- **PROBLEM**
Within the listing below, filter for "path" and copy every matching line.

- **INPUT FOR THIS TASK**
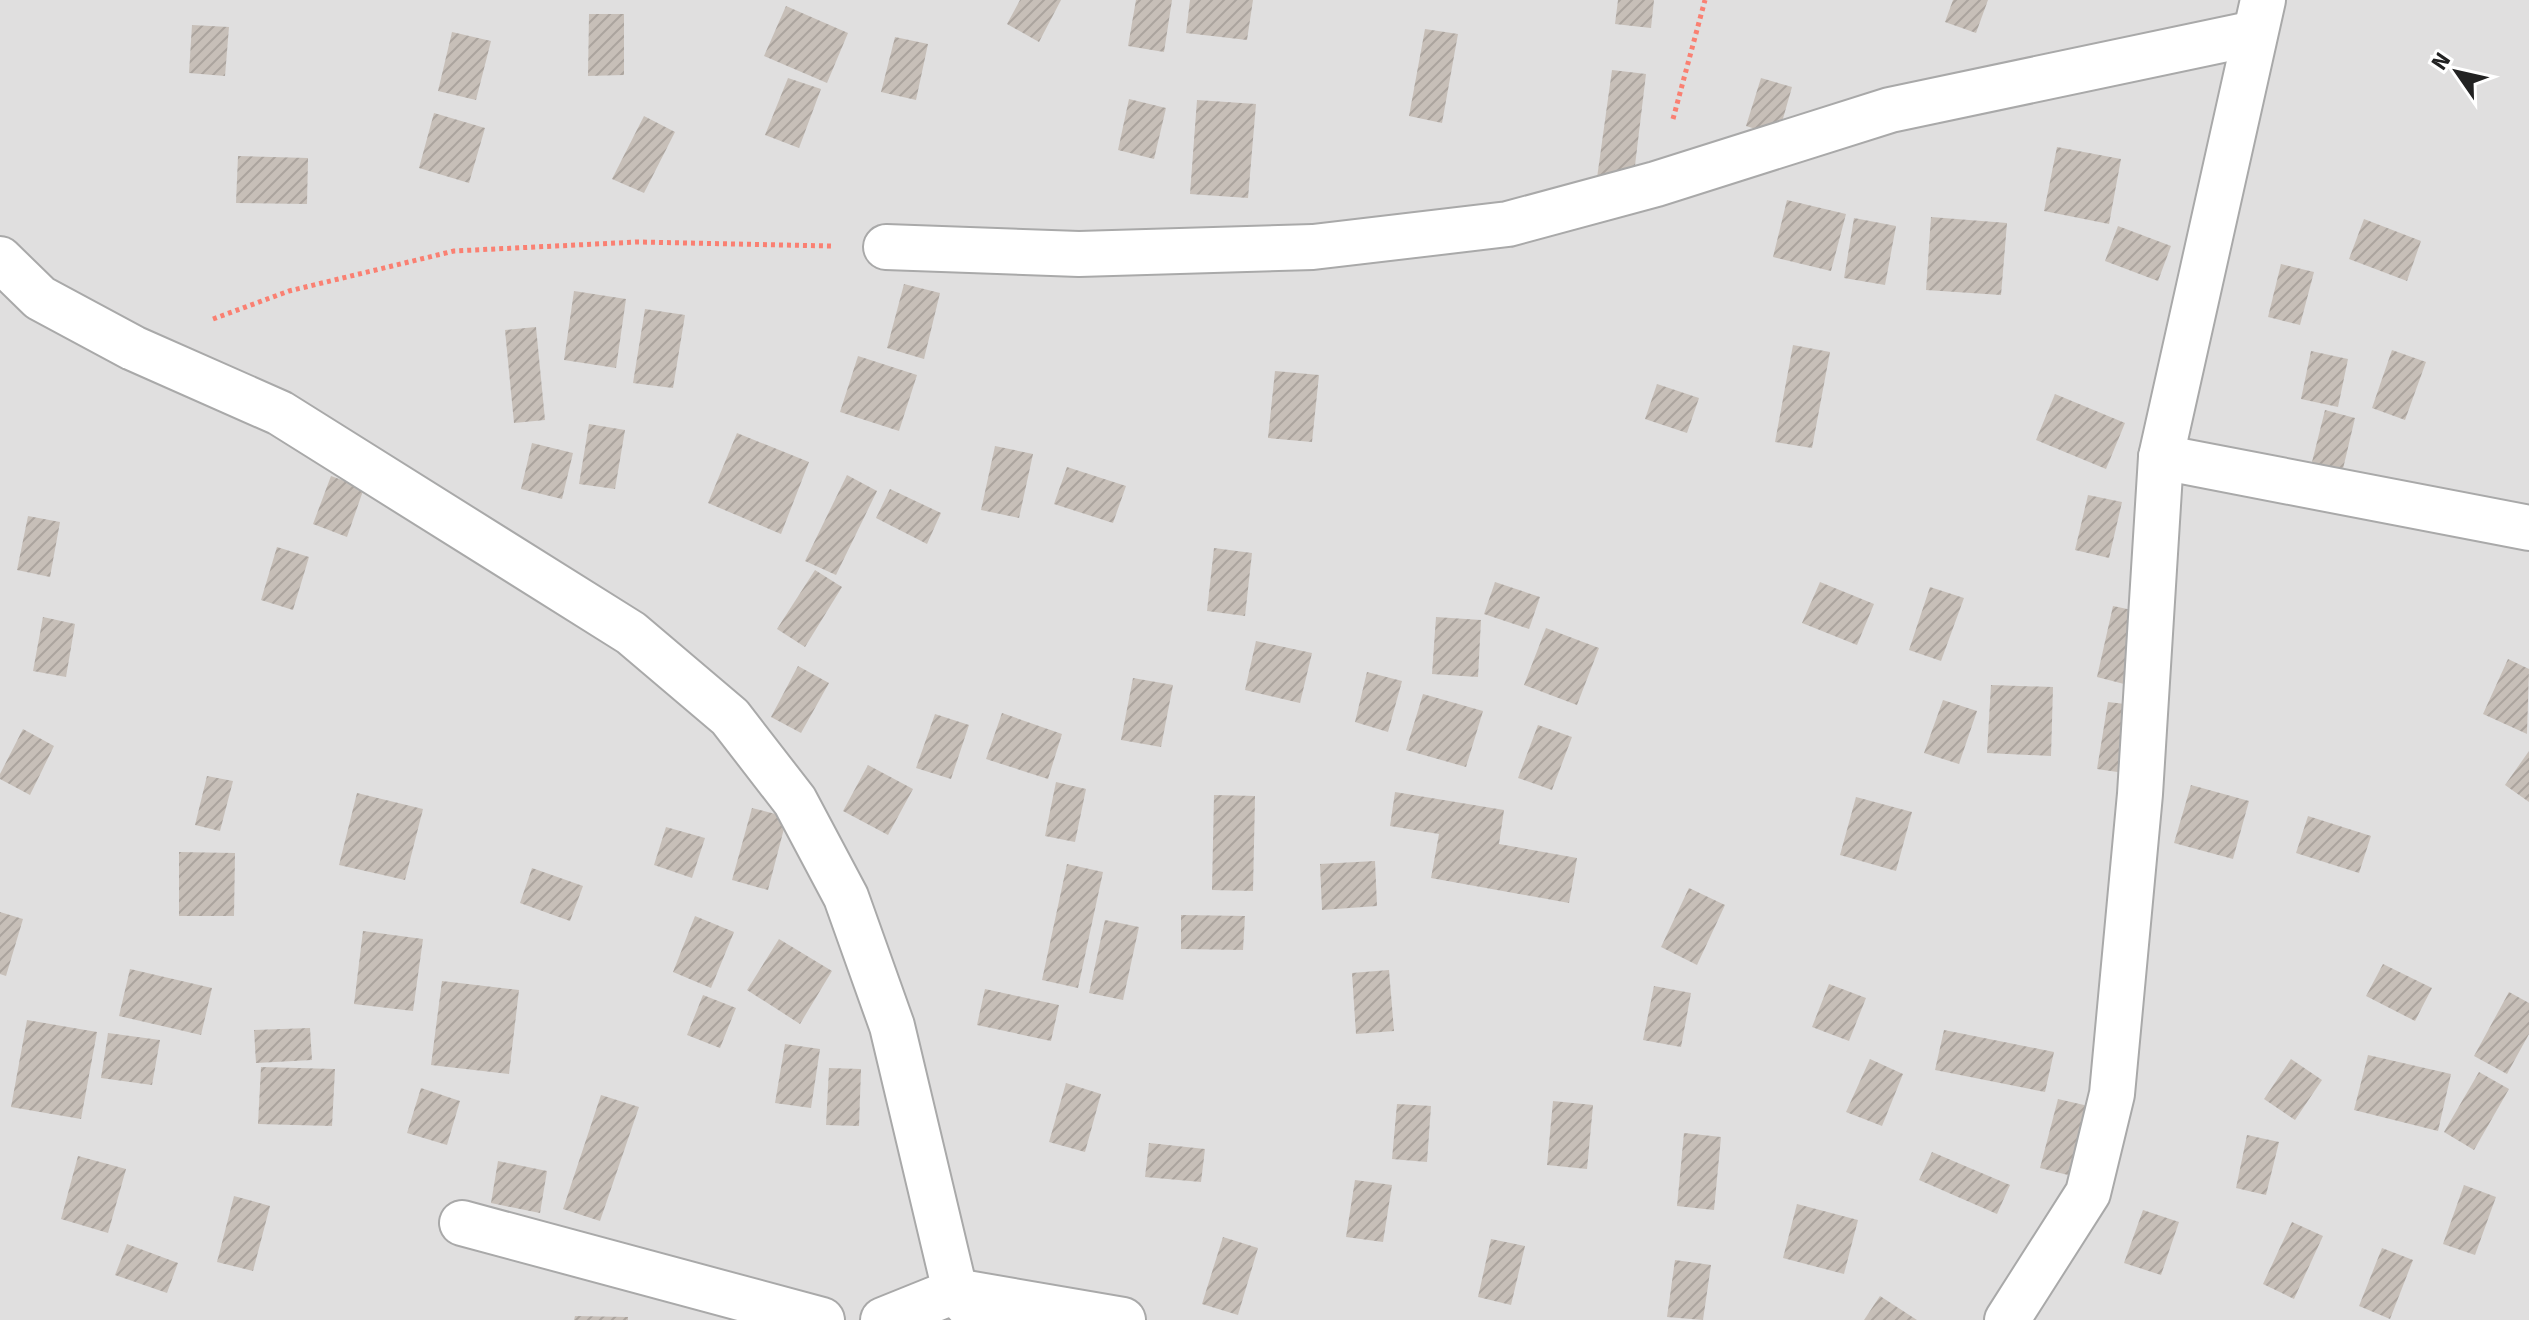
<svg xmlns="http://www.w3.org/2000/svg" width="2529" height="1320" viewBox="0 0 2529 1320" font-family="Signika,sans-serif">
<style>
.residential{fill:#e0dfdf}
.building{fill:url(#building-hatch)}
.lines{fill:none;stroke-linecap:round;stroke-linejoin:round}
.street-casing{stroke:#a9a9a9;stroke-width:48}
.path{stroke:#fa8072;stroke-width:5;stroke-dasharray:4 4;stroke-linecap:butt}
.street{stroke:#fff;stroke-width:44}
</style>
<defs>
<pattern id="building-hatch" width="6" height="6" patternUnits="userSpaceOnUse" patternTransform="scale(2)"><rect width="6" height="6" fill="#c7bfb8"/><path d="M-1 1l2-2M0 6l6-6M5 7l2-2" fill="none" stroke="#aba49e"/></pattern>
</defs>
<rect width="100%" height="100%" fill="#f2efe9"/>
<!-- residential -->
<rect class="residential" x="0" y="0" width="2529" height="1320"/>
<!-- building -->
<g class="building">
<polygon points="1020,0 1061,0 1039,42 1007,24"/>
<polygon points="1136,0 1172,0 1164,52 1128,46"/>
<polygon points="1190,0 1253,0 1247,40 1186,33"/>
<polygon points="1618,0 1654,0 1651,28 1615,24"/>
<polygon points="1953,0 1988,0 1976,33 1945,22"/>
<polygon points="786,6 848,33 827,83 764,56"/>
<polygon points="589,14 624,14 624,75 588,76"/>
<polygon points="192,25 229,27 225,76 189,73"/>
<polygon points="1425,29 1458,34 1442,123 1409,116"/>
<polygon points="452,32 491,41 476,100 438,91"/>
<polygon points="895,37 928,44 916,100 881,92"/>
<polygon points="1612,70 1646,74 1633,182 1597,178"/>
<polygon points="788,78 821,89 799,148 765,135"/>
<polygon points="1761,78 1792,87 1778,136 1746,126"/>
<polygon points="1129,99 1166,108 1154,159 1118,150"/>
<polygon points="1197,100 1256,104 1248,198 1190,194"/>
<polygon points="434,113 485,128 469,183 419,168"/>
<polygon points="644,116 675,132 644,193 612,179"/>
<polygon points="2057,147 2121,159 2109,224 2044,211"/>
<polygon points="238,156 308,158 307,204 236,203"/>
<polygon points="1787,200 1846,214 1831,271 1773,257"/>
<polygon points="1931,217 2007,223 2001,295 1926,290"/>
<polygon points="1854,218 1896,226 1885,285 1844,278"/>
<polygon points="2364,219 2421,241 2407,281 2349,259"/>
<polygon points="2118,226 2171,246 2158,281 2105,261"/>
<polygon points="2281,264 2314,272 2300,325 2268,317"/>
<polygon points="904,284 940,293 924,359 887,348"/>
<polygon points="574,291 626,299 616,368 564,360"/>
<polygon points="645,309 685,315 673,388 633,383"/>
<polygon points="536,327 545,420 514,423 505,330"/>
<polygon points="1793,345 1830,352 1812,448 1775,442"/>
<polygon points="2392,350 2426,362 2405,420 2372,408"/>
<polygon points="2311,351 2348,359 2338,407 2301,399"/>
<polygon points="858,356 917,375 899,431 840,412"/>
<polygon points="1275,371 1319,375 1312,442 1268,438"/>
<polygon points="1657,384 1699,398 1687,433 1645,419"/>
<polygon points="2055,394 2125,423 2106,469 2036,440"/>
<polygon points="2325,410 2355,418 2342,473 2311,466"/>
<polygon points="589,424 625,430 615,489 579,484"/>
<polygon points="737,433 809,462 781,534 708,503"/>
<polygon points="532,443 573,453 562,499 521,489"/>
<polygon points="995,446 1033,454 1019,518 981,510"/>
<polygon points="1067,467 1126,486 1113,523 1054,504"/>
<polygon points="847,475 877,491 836,575 805,561"/>
<polygon points="331,476 364,488 347,537 313,524"/>
<polygon points="890,489 941,513 927,544 876,518"/>
<polygon points="2088,495 2122,502 2109,558 2075,550"/>
<polygon points="28,516 60,522 50,577 17,570"/>
<polygon points="277,547 309,557 293,610 261,600"/>
<polygon points="1214,548 1252,553 1245,616 1207,611"/>
<polygon points="815,570 842,587 805,647 777,629"/>
<polygon points="1495,582 1540,597 1529,629 1484,614"/>
<polygon points="1820,582 1874,604 1857,645 1802,623"/>
<polygon points="1930,587 1964,598 1941,661 1909,650"/>
<polygon points="2113,606 2146,613 2128,685 2097,677"/>
<polygon points="43,617 75,624 66,677 33,671"/>
<polygon points="1436,617 1481,620 1478,677 1432,674"/>
<polygon points="1546,628 1599,648 1577,705 1524,685"/>
<polygon points="1256,641 1312,653 1300,703 1245,690"/>
<polygon points="2508,659 2529,669 2527,734 2483,714"/>
<polygon points="798,666 829,683 801,733 771,717"/>
<polygon points="1367,672 1402,681 1388,732 1355,722"/>
<polygon points="1133,678 1173,685 1161,747 1121,740"/>
<polygon points="1991,685 2053,687 2051,756 1987,753"/>
<polygon points="1423,694 1483,711 1466,767 1406,750"/>
<polygon points="1943,700 1977,711 1959,764 1924,753"/>
<polygon points="2108,702 2142,706 2131,774 2097,769"/>
<polygon points="1002,713 1062,734 1048,779 986,759"/>
<polygon points="935,714 969,725 951,779 916,768"/>
<polygon points="1538,725 1572,737 1552,790 1518,778"/>
<polygon points="23,729 54,746 30,795 0,779 0,774"/>
<polygon points="2529,751 2529,802 2505,785"/>
<polygon points="868,765 913,789 888,835 843,811"/>
<polygon points="207,776 233,781 220,831 195,825"/>
<polygon points="1056,782 1086,789 1075,842 1045,836"/>
<polygon points="2191,785 2249,801 2233,859 2174,843"/>
<polygon points="1395,792 1504,810 1499,844 1577,858 1569,903 1431,878 1439,834 1390,826"/>
<polygon points="357,793 423,809 405,880 339,865"/>
<polygon points="1214,795 1255,796 1253,891 1212,890"/>
<polygon points="1856,797 1912,812 1896,871 1840,855"/>
<polygon points="752,808 787,817 768,890 732,880"/>
<polygon points="2308,816 2371,836 2359,873 2296,853"/>
<polygon points="666,827 705,838 692,878 654,865"/>
<polygon points="179,852 235,853 234,916 179,916"/>
<polygon points="1375,861 1377,906 1322,910 1320,864"/>
<polygon points="1067,864 1103,872 1078,988 1042,980"/>
<polygon points="532,868 583,886 570,921 520,903"/>
<polygon points="1689,888 1725,905 1697,965 1661,947"/>
<polygon points="0,912 23,919 6,976 0,974"/>
<polygon points="1181,915 1245,916 1243,950 1181,949"/>
<polygon points="695,916 734,932 711,988 673,972"/>
<polygon points="1105,920 1139,927 1123,1000 1089,993"/>
<polygon points="363,931 423,939 413,1011 354,1004"/>
<polygon points="779,939 832,971 800,1024 747,990"/>
<polygon points="2383,964 2432,988 2415,1021 2366,996"/>
<polygon points="130,969 212,988 201,1035 119,1016"/>
<polygon points="1389,970 1394,1031 1356,1034 1352,973"/>
<polygon points="442,981 519,990 509,1074 431,1065"/>
<polygon points="1829,984 1866,998 1849,1041 1812,1027"/>
<polygon points="1654,986 1691,993 1681,1047 1643,1040"/>
<polygon points="985,989 1059,1005 1051,1041 977,1025"/>
<polygon points="2509,992 2529,1003 2529,1034 2507,1074 2474,1056"/>
<polygon points="703,995 736,1008 720,1048 687,1035"/>
<polygon points="27,1020 97,1032 81,1119 11,1107"/>
<polygon points="310,1028 312,1060 256,1063 254,1030"/>
<polygon points="1944,1030 2054,1052 2045,1092 1935,1070"/>
<polygon points="108,1033 160,1040 152,1085 101,1078"/>
<polygon points="785,1044 820,1049 811,1108 775,1103"/>
<polygon points="2368,1055 2451,1074 2438,1131 2354,1110"/>
<polygon points="1870,1059 1903,1074 1882,1126 1846,1112"/>
<polygon points="2291,1059 2322,1080 2295,1120 2264,1099"/>
<polygon points="261,1067 335,1069 332,1126 258,1124"/>
<polygon points="829,1068 861,1069 859,1126 826,1125"/>
<polygon points="2479,1072 2509,1089 2474,1150 2444,1132"/>
<polygon points="1066,1083 1101,1094 1085,1152 1049,1142"/>
<polygon points="421,1088 460,1101 447,1145 407,1133"/>
<polygon points="601,1095 639,1107 600,1221 563,1209"/>
<polygon points="2058,1099 2097,1108 2080,1178 2040,1168"/>
<polygon points="1553,1101 1593,1105 1587,1169 1547,1165"/>
<polygon points="1397,1104 1431,1106 1427,1162 1392,1159"/>
<polygon points="1684,1133 1721,1137 1714,1210 1677,1206"/>
<polygon points="2247,1135 2279,1142 2266,1195 2236,1188"/>
<polygon points="1149,1143 1205,1149 1201,1182 1145,1177"/>
<polygon points="1932,1152 2010,1185 1997,1214 1919,1180"/>
<polygon points="78,1156 126,1169 108,1233 61,1219"/>
<polygon points="498,1161 547,1171 540,1213 491,1203"/>
<polygon points="1355,1180 1392,1185 1383,1242 1346,1237"/>
<polygon points="2464,1185 2496,1197 2475,1255 2443,1244"/>
<polygon points="234,1196 270,1206 253,1271 217,1262"/>
<polygon points="1797,1204 1858,1220 1844,1274 1783,1258"/>
<polygon points="2143,1210 2179,1222 2161,1275 2124,1263"/>
<polygon points="2292,1222 2323,1236 2294,1299 2263,1284"/>
<polygon points="1223,1237 1258,1248 1238,1315 1202,1304"/>
<polygon points="1491,1239 1525,1246 1511,1305 1478,1297"/>
<polygon points="127,1244 178,1263 167,1293 115,1275"/>
<polygon points="2382,1248 2413,1260 2390,1319 2359,1306"/>
<polygon points="1675,1260 1711,1265 1703,1320 1667,1317"/>
<polygon points="1880,1296 1917,1320 1864,1320"/>
<polygon points="575,1316 628,1317 628,1320 574,1320"/>
</g>
<g class="lines">
<defs>
<g id="street">
<polyline points="886,247 1079,254 1313,247 1508,224 1656,184 1890,110 2255,33"/>
<polyline points="0,259 40,298 133,348 280,413 631,633 730,717 795,801 846,897 892,1026 955,1291 981,1320"/>
<polyline points="2161,457 2529,528"/>
<polyline points="462,1223 822,1320"/>
<polyline points="883,1320 955,1291 1123,1320"/>
<polyline points="2007,1320 2088,1193 2112,1094 2140,794 2161,457 2263,0"/>
</g>
</defs>
<!-- street casing -->
<use href="#street" class="street-casing"/>
<!-- path -->
<g class="path">
<polyline points="1673,119 1705,0"/>
<polyline points="213,319 289,291 454,251 637,242 833,246"/>
</g>
<!-- street -->
<use href="#street" class="street"/>
</g>
<!-- north arrow -->
<g transform="translate(2457 72) rotate(304)" stroke="#ffffff" stroke-width="6" paint-order="stroke">
<path d="M0-6L14 30L0 20L-14 30Z" fill="#222222"/>
<text y="-12" font-size="22" font-weight="bold" text-anchor="middle" fill="#222222">N</text>
</g>
</svg>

- **ANSWER TO THIS EXERCISE**
.path{stroke:#fa8072;stroke-width:5;stroke-dasharray:4 4;stroke-linecap:butt}
<pattern id="building-hatch" width="6" height="6" patternUnits="userSpaceOnUse" patternTransform="scale(2)"><rect width="6" height="6" fill="#c7bfb8"/><path d="M-1 1l2-2M0 6l6-6M5 7l2-2" fill="none" stroke="#aba49e"/></pattern>
<!-- path -->
<g class="path">
<path d="M0-6L14 30L0 20L-14 30Z" fill="#222222"/>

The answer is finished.